Sometimes, like the guys in the film, we think we know best -we think we know how to blow up the bridge- and yet so so often our ways don’t work, and yet God’s ways does.

Sometimes, when we serve God, the areas he seems to be stirring don’t seem to match up with where we think he should be working, where the obvious need and problem is, yet with hindsight I have looked back and only later do I understand.

Even when I don’t understand, sometimes it is a case of trusting that despite what we can see, what we think God is still on the throne, God  is still in control and (even when it doesn’t feel it) God is still good.

When the wine skins were empty looking at the foot washing jars seems crazy, yet it worked, I can imagine the servants looking at each other when Mary, Jesus’ Mother, saying “do what ever he tells you”, thinking “this will never work” -but it did!

Scripture calls us to “walk by faith and not by sight” -and the wisdom of Mary (“Do whatever he tells you”) remains good advice.
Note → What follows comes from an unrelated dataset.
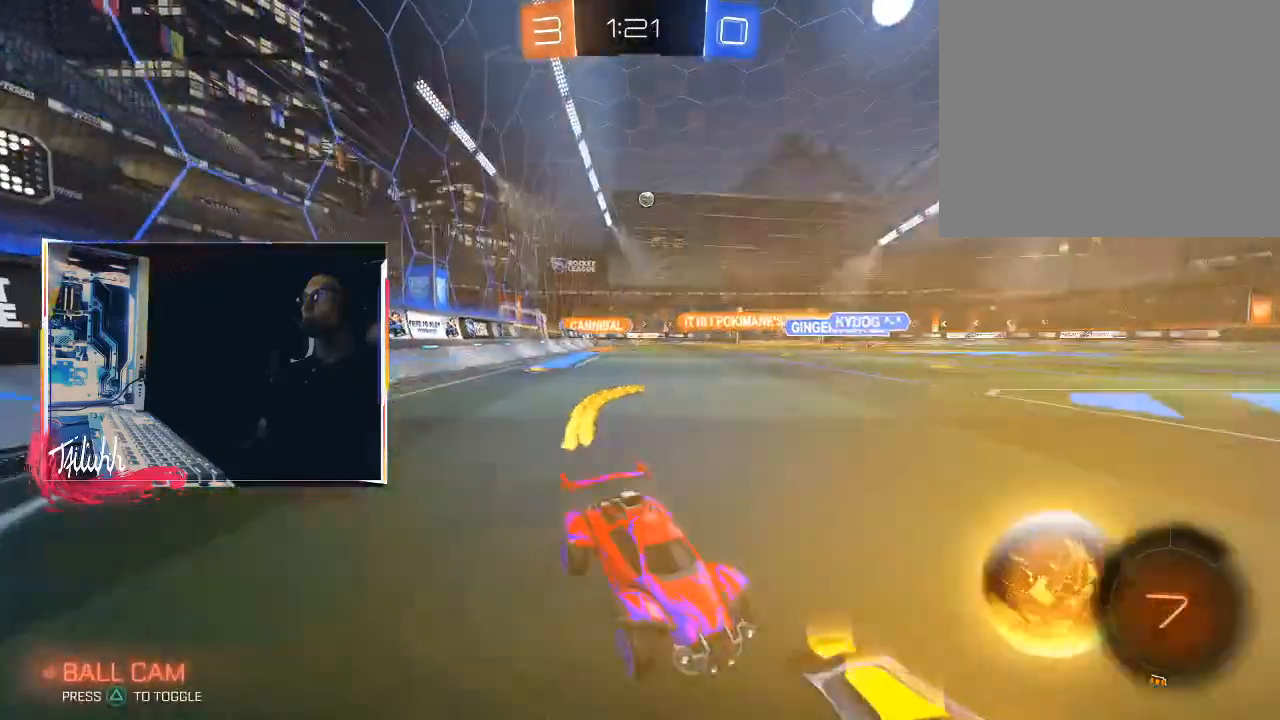
{"buttons": ["L1", "R2"], "left_stick": "up-left", "right_stick": "center", "events": [[67, "L1", "down"], [133, "L1", "up"], [200, "left_stick", "down-right"], [267, "R2", "up"], [367, "R2", "down"], [417, "left_stick", "up-left"], [483, "L1", "down"]]}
Neil, my former prayer partner, used to have a phrase about the Christian life, where he said “you live life forwards, but understand it backwards”.

As we think of this crazy upside down world, I remember a story from a local youth and community worker, who began working in this Church (which was big step of faith for him) and he felt God call him to play football (which he enjoyed) and felt very self conscious that playing footie wasn’t proper community work, surely God should be calling him to start a youth club or something like this. Yet whilst playing football he made friends, people came to faith, and through this work a youth group was formed with Christian volunteers, and went on to thrive.

What is the bridge in your life you  would like to see God blow up?

Where is God calling you to work, what is he calling you to do?

Do you trust him to know what he’s doing and to see the bigger picture?